I was down in the Keys to see the races, and unfortunately, the racer who we were connected with, Jeff Tillman, passed away after this accident. They were driving Big Thunder 100, which apparently was running with an all-new hull. It weighed 18,000 lbs and had nearly 5,000 horsepower. The Key West races ultimately cost another racer later in the weekend as a driver succumbed to injuries in a race two days later, making for three deaths in as many days.
I’d never been to the races, and obviously the specter of having someone die completely changed the entire event for everyone. I was there as a guest of Tillman and Big Thunder, but as it turned out, had not gone down to the races that day. I have to say that the show is incredible. Sound, speed, sights, amazing. Obviously, though, something needs to be sorted to have different results.

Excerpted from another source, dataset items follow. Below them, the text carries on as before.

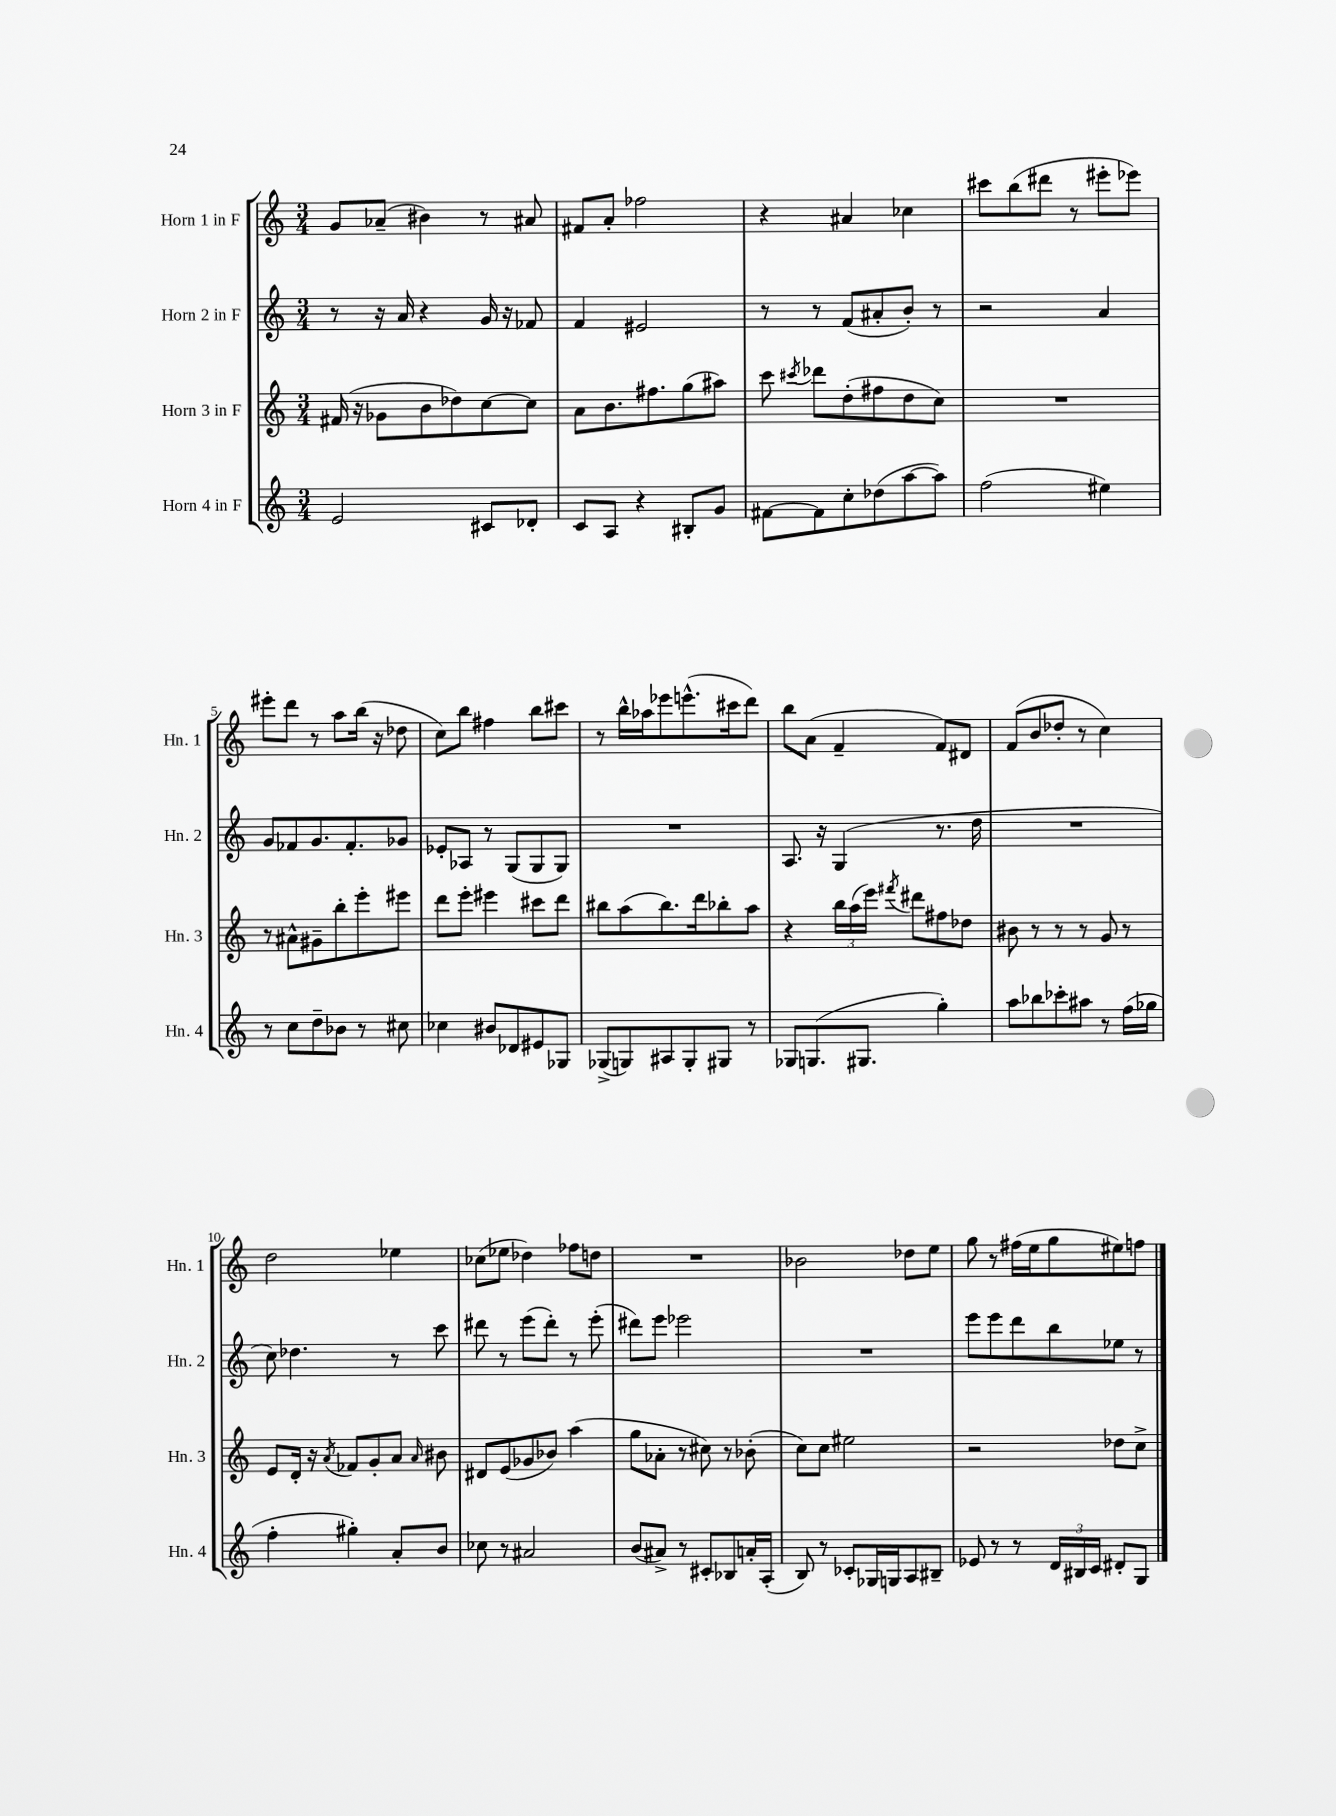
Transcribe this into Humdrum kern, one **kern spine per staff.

**kern	**kern	**kern	**kern
*staff4	*staff3	*staff2	*staff1
*clefG2	*clefG2	*clefG2	*clefG2
*k[]	*k[]	*k[]	*k[]
*M3/4	*M3/4	*M3/4	*M3/4
2e	(16f#	8r	8g
.	16r	.	.
.	8g-	16r	(8a-~
.	.	16a	.
.	8b	4r	4b#)
.	8dd-)	.	.
8c#	[8cc	16g	8r
.	.	16r	.
8d-'	8cc]	8f-	8a#
=	=	=	=
8c	8a	4f	8f#
8A	8.b	.	8a'
4r	.	2e#	2ff-
.	8.ff#	.	.
8B#'	(8gg	.	.
8g	8aa#)	.	.
=	=	=	=
[8f#	8ccc	8r	4r
.	8qccc#	.	.
8f#]	8ddd-	8r	.
8cc'	(8dd'	(8f	4a#
(8dd-	8ff#	8a#'	.
[8aa	8dd	8b')	4cc-
8aa])	8cc)	8r	.
=	=	=	=
(2ff	2.r	2r	8ccc#
.	.	.	(8bb
.	.	.	8ddd#
.	.	.	8r
4ee#)	.	4a	8eee#'
.	.	.	8eee-)
=	=	=	=
8r	8r	8g	8eee#'
8cc	8a#^^	8f-	8ddd
8dd~	8g#~	8.g	8r
8b-	8bb'	.	8aa
.	.	8.f-'	.
8r	8eee'	.	(16bb
.	.	.	16r
8cc#	8eee#	8g-	8dd-
=	=	=	=
4cc-	8ddd	8e-'	8cc)
.	8eee'	8A-	8bb
8b#	4eee#	8r	4ff#
8d-	.	(8G	.
8e#	8ccc#	8G	8bb
8G-	8ddd	8G)	8ccc#
=	=	=	=
(8G-^	8bb#	2.r	8r
8G)	(8aa	.	16bb^^
.	.	.	16aa-
8A#	8.bb#)	.	8eee-
8G'	.	.	(8.eee^^
.	16ddd	.	.
8G#	8bb-'	.	.
.	.	.	16ccc#
8r	8aa	.	8ddd)
=	=	=	=
8G-	4r	8.A	8bb
(8.G	.	.	(8a
.	.	16r	.
.	24bb	(4G	4f~
.	(24aa	.	.
8.G#	.	.	.
.	24eee)	.	.
.	8qfff#	.	.
.	8ddd#	.	.
4gg')	8ff#	8.r	8f)
.	8dd-	.	8d#
.	.	16dd	.
=	=	=	=
8aa	8b#	2.r	(8f
8bb-	8r	.	8b
8ccc-'	8r	.	8dd-'
8aa#	8r	.	8r
8r	8g	.	4cc)
(16ff	8r	.	.
16gg-	.	.	.
=	=	=	=
4ff'	8e	8cc)	2dd
.	16d'	4.dd-	.
.	16r	.	.
.	8qa	.	.
4gg#')	8f-	.	.
.	8g'	.	.
8a'	8a	8r	4ee-
.	16qqa	.	.
8b	8b#	8ccc	.
=	=	=	=
8cc-	8d#	8ddd#	(8cc-
8r	(8e	8r	8ee-
2a#	8g-	(8eee	4dd-)
.	8b-)	8ddd#')	.
.	(4aa	8r	8ff-
.	.	(8eee'	8dd
=	=	=	=
(8b	8gg	8ddd#)	2.r
8a#^)	8a-'	8eee	.
8r	8r	2eee-	.
8c#'	8cc#)	.	.
8B-	8r	.	.
16a'	(8b-'	.	.
(16A'	.	.	.
=	=	=	=
8B)	8cc)	2.r	2b-
8r	8cc	.	.
8c-'	2ee#	.	.
16G-	.	.	.
16G	.	.	.
8A	.	.	8dd-
8B#~	.	.	8ee
=	=	=	=
8e-	2r	8eee	8gg
8r	.	8eee	8r
8r	.	8ddd	(16ff#
.	.	.	16ee
24d	.	8bb	8gg
24B#	.	.	.
24c	.	.	.
8d#'	8dd-	8ee-	8ee#)
8G	8cc^	8r	8ff
==	==	==	==
*-	*-	*-	*-
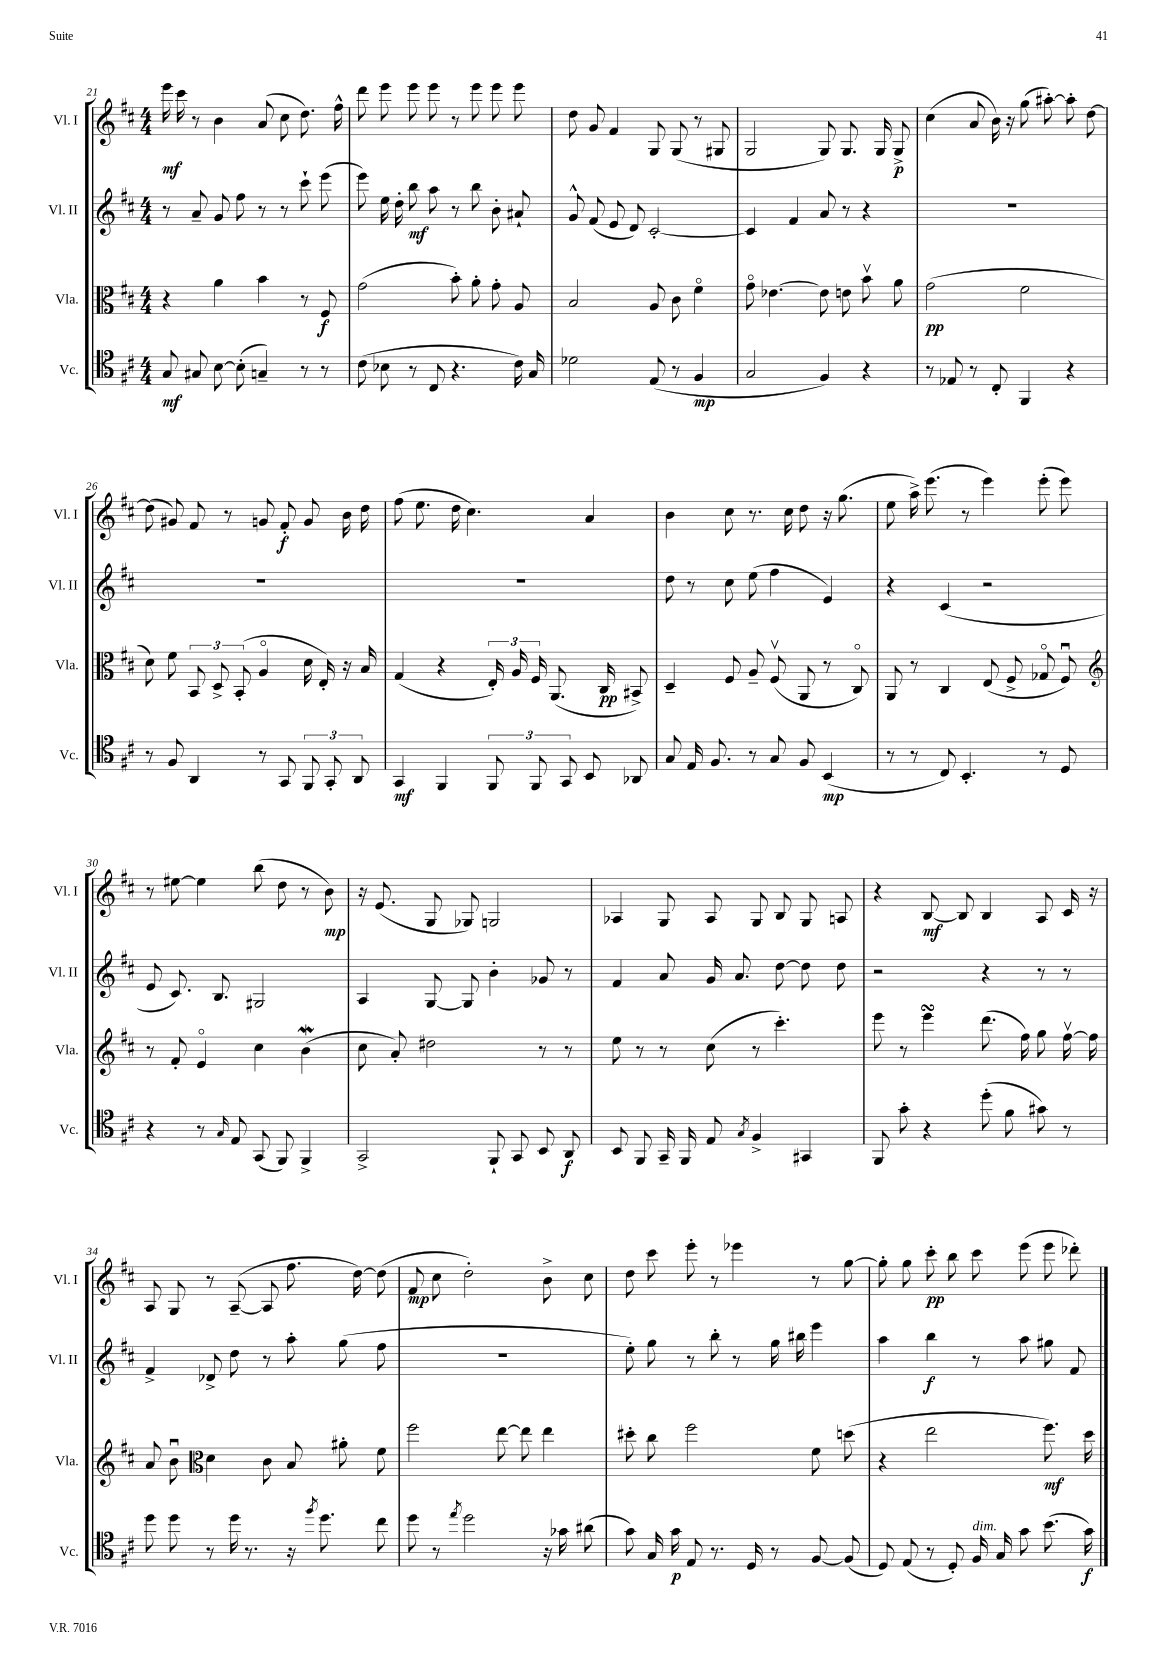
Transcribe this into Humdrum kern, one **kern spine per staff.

**kern	**kern	**kern	**kern
*staff4	*staff3	*staff2	*staff1
*clefC4	*clefC3	*clefG2	*clefG2
*k[f#c#]	*k[f#c#]	*k[f#c#]	*k[f#c#]
*M4/4	*M4/4	*M4/4	*M4/4
8G	4r	8r	16eee
.	.	.	16ccc#
8G#	.	8a~	8r
[8B	4a	8g	4b
(8B']	.	8ff#	.
4G~)	4b	8r	(8a
.	.	8r	8cc#
8r	8r	8ccc#`	8.dd)
8r	8F#	(8eee	.
.	.	.	16ff#^^
=	=	=	=
(8c#	(2g	8eee)	8ddd
8B-	.	16ee	8eee
.	.	16dd'	.
8r	.	8bb	8eee
8C#	.	8aa	8eee
4.r	8b')	8r	8r
.	8a'	8bb	8eee
.	8g'	8b'	8eee
16c#)	8A	8a#`	8eee
16G	.	.	.
=	=	=	=
2d-	2B	8g^^	8dd
.	.	(8f#	8g
.	.	8e	4f#
.	.	8d)	.
(8E	8A	[2c#'	8G
8r	8c#	.	(8G
4F#	4f#o	.	8r
.	.	.	8G#
=	=	=	=
2G	8go	4c#]	2G
.	[4.e-	.	.
.	.	4f#	.
4F#)	8e-]	8a	8G)
.	8e	8r	8.G
4r	8bv	4r	.
.	.	.	16G
.	8a	.	8G^
=	=	=	=
8r	(2g	1r	(4cc#
8E-	.	.	.
8r	.	.	8a
8C#'	.	.	16b)
.	.	.	16r
4FF#	2f#	.	(8gg
.	.	.	[8aa#')
4r	.	.	8aa#']
.	.	.	[8dd
=	=	=	=
8r	8d)	1r	(8dd]
8F#	8f#	.	8g#)
4AA	12BB	.	8f#
.	12D^	.	.
.	.	.	8r
.	(12BB'	.	.
8r	4Ao	.	8g
8GG	.	.	8f#'
12FF#	16d	.	8g
.	16E')	.	.
12GG'	.	.	.
.	16r	.	16b
12AA	.	.	.
.	16B	.	16dd
=	=	=	=
4GG	(4G	1r	(8ff#
.	.	.	8.ee
4FF#	4r	.	.
.	.	.	16dd
.	.	.	4.cc#)
12FF#	24E')	.	.
.	24A	.	.
12FF#	24F#	.	.
.	(8.AA	.	.
12GG	.	.	.
8BB	.	.	4a
.	16C#	.	.
8AA-	8BB#^)	.	.
=	=	=	=
8G	4D~	8dd	4b
16E	.	8r	.
8.F#	.	.	.
.	8F#	8cc#	8cc#
8r	8A~	(8ee	8.r
8G	(8F#v	4ff#	.
.	.	.	16cc#
8F#	8AA	.	8dd
(4BB	8r	4e)	16r
.	.	.	(8.gg
.	8C#o)	.	.
=	=	=	=
8r	8AA	4r	8ee
8r	8r	.	16aa^)
.	.	.	(8.eee
8C#)	4C#	(4c#	.
4.BB'	.	.	8r
.	(8E	2r	4eee)
.	8F#^	.	.
8r	8G-o	.	(8eee'
8D	8F#u)	.	8eee)
=	=	=	=
*	*clefG2	*	*
4r	8r	8e	8r
.	8f#'	8.c#)	[8ee#
8r	4eo	.	4ee#]
.	.	8.B	.
16qqG	.	.	.
8E	.	.	.
(8GG	4cc#	2G#	(8bb
8FF#)	.	.	8dd
4FF#^	(4b	.	8r
.	.	.	8b)
=	=	=	=
2GG^	8cc#	4A	16r
.	.	.	(8.e
.	8a')	.	.
.	2dd#	[8G	8G
.	.	8G]	8G-)
8FF#`	.	4b'	2G
8GG	.	.	.
8BB	8r	8g-	.
8AA	8r	8r	.
=	=	=	=
8BB	8ee	4f#	4A-
8FF#	8r	.	.
16GG~	8r	8a	8G
16FF#	.	.	.
8E	(8cc#	16g	8A-
.	.	8.a	.
8qG	.	.	.
4F#^	8r	.	8G
.	4.ccc#')	[8dd	8B
4GG#	.	8dd]	8G
.	.	8dd	8A
=	=	=	=
8FF#	8eee	2r	4r
8g'	8r	.	.
4r	4eee	.	[8B
.	.	.	8B]
(8dd'	(8.ddd	4r	4B
8f#	.	.	.
.	16ff#)	.	.
8g#)	8gg	8r	8A
8r	[16ff#v	8r	16c#
.	16ff#]	.	16r
=	=	=	=
8dd	8a	4f#^	8A
8dd	8bu	.	8G
*	*clefC3	*	*
8r	4d	8d-^	8r
16dd	.	8dd	([8A~
8.r	.	.	.
.	8c#	8r	8A]
16r	8B	8aa'	8.ff#
8qff#	.	.	.
8.dd	.	.	.
.	8a#'	(8gg	.
.	.	.	[16dd)
8cc#	8f#	8ff#	(8dd]
=	=	=	=
8dd	2ff#	1r	8f#
8r	.	.	8cc#
8qee	.	.	.
2dd	.	.	2dd')
.	[8ee	.	.
.	8ee]	.	.
16r	4ee	.	8b^
16g-	.	.	.
(8a#	.	.	8cc#
=	=	=	=
8g)	8dd#'	8ee')	8dd
16G	8cc#	8gg	8ccc#
16g	.	.	.
8E	2ff#	8r	8eee'
8.r	.	8bb'	8r
.	.	8r	4eee-
16D	.	.	.
8r	.	16gg	.
.	.	16bb#	.
[8F#	8f#	4eee	8r
(8F#]	(8dd	.	[8gg
=	=	=	=
8D)	4r	4aa	8gg']
(8E	.	.	8gg
8r	2ee	4bb	8ccc#'
8D')	.	.	8bb
16F#	.	8r	8ccc#
16G	.	.	.
8g	.	8aa	(8eee
(8.b	8.ff#)	8gg#	8eee
.	.	8f#	8ddd-')
16g)	16dd	.	.
==	==	==	==
*-	*-	*-	*-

I also enjoyed not really knowing what was going on, spending so much time in other racing environments where I feel more comfortable. In that way–in also in the sound, speed, paddock set up, it reminded me of going to the Reno Air Race last year, which of course this year also turned deadly with that accident this year.
I happened to sit next to the crew chief for Big Thunder on the flight out of Key West. He was obviously still shaken by the whole thing, having had to not just deal with the loss, but also too the grim aftermath of still packing everything up and tearing down the paddock. He knew the boats owner (Throttle man), who also died in the accident and he kept saying that “the boat was good, we didn’t need to be pushing that hard. We were fine for second place and it was only a half points race…I don’t know why he was being so aggressive.” Of course, with this and Wheldon’s accident, that same question-pushing so hard so early in an event- is so tough to deal with, and seems so clear in the space of retrospect.
In any case, a very sad way to be introduced to a sport. I’m sorry I never actually got to meet Tillman.
One thought on “So, this happened”
Matt, not to push my own agenda, but you should stop by the IMA and see Brian’s exhibit. One of the pieces includes a video clip from the 1938 movie Test Pilot, in which Myrna Loy says over and over the thing she gives thanks for at the end of every day: that her test pilot husband is “still alive, still alive, still alive”. It is sad to lose these people, and especially tragic for their families, but I believe the people who love to test the limits of our human abilities – for speed, for going further – at the very least die happy in doing what they loved to do the most. My father, who had a box at the Reno races for twenty years and is a former pilot, would say the same thing.